▸ **What is being asked**:
Please count the lines in the records below that contain the string "order", matching case exactly, and give only that number.

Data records
┌──

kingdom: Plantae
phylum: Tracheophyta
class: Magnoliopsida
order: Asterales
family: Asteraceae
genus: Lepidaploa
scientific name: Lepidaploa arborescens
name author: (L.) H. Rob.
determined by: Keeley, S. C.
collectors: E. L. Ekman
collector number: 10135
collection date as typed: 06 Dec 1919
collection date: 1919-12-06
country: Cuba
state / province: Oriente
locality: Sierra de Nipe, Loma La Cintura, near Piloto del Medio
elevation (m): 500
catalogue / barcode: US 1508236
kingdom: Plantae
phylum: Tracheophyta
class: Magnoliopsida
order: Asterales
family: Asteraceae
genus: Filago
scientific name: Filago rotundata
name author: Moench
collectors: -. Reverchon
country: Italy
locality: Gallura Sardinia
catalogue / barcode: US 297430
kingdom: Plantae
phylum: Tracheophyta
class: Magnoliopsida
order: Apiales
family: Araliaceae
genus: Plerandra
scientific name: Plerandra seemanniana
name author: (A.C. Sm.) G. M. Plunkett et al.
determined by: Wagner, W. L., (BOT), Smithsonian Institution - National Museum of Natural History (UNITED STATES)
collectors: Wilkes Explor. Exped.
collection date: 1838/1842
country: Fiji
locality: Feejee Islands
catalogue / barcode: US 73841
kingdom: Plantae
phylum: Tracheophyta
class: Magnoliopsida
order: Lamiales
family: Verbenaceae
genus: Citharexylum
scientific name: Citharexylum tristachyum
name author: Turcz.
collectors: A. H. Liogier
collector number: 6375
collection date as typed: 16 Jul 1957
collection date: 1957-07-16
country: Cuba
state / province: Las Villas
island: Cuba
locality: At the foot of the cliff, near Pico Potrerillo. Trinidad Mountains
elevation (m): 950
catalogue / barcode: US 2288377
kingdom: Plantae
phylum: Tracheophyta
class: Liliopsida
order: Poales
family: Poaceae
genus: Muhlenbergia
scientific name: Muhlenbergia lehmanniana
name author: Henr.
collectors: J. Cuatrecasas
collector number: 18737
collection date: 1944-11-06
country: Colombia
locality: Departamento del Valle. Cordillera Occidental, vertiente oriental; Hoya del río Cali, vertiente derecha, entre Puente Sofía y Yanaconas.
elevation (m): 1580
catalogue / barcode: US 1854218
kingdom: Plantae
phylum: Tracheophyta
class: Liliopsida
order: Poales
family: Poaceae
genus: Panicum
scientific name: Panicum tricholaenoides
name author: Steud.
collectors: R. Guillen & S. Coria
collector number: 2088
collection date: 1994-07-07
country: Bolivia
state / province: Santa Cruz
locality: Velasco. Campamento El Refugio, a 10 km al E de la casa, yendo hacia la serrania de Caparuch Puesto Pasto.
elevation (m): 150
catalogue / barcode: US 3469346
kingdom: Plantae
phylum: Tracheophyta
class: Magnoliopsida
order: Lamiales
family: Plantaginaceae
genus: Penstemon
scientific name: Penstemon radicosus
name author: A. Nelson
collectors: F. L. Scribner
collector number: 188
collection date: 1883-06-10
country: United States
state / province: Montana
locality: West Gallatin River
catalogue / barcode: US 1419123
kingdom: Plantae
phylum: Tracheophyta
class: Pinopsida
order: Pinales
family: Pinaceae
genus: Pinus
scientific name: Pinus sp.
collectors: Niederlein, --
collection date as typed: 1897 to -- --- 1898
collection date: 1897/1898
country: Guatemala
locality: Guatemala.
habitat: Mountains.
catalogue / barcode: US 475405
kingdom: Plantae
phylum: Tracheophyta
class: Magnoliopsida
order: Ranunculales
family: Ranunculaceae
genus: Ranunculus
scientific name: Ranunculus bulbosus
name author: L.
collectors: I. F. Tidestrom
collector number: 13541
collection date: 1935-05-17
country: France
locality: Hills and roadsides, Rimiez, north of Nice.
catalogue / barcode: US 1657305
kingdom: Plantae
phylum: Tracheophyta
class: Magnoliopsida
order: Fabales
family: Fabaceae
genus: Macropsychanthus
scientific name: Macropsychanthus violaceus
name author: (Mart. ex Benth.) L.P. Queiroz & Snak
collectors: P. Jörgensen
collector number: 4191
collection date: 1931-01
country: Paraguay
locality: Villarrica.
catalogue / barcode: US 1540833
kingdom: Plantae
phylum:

└──

▸ **Response below**:
10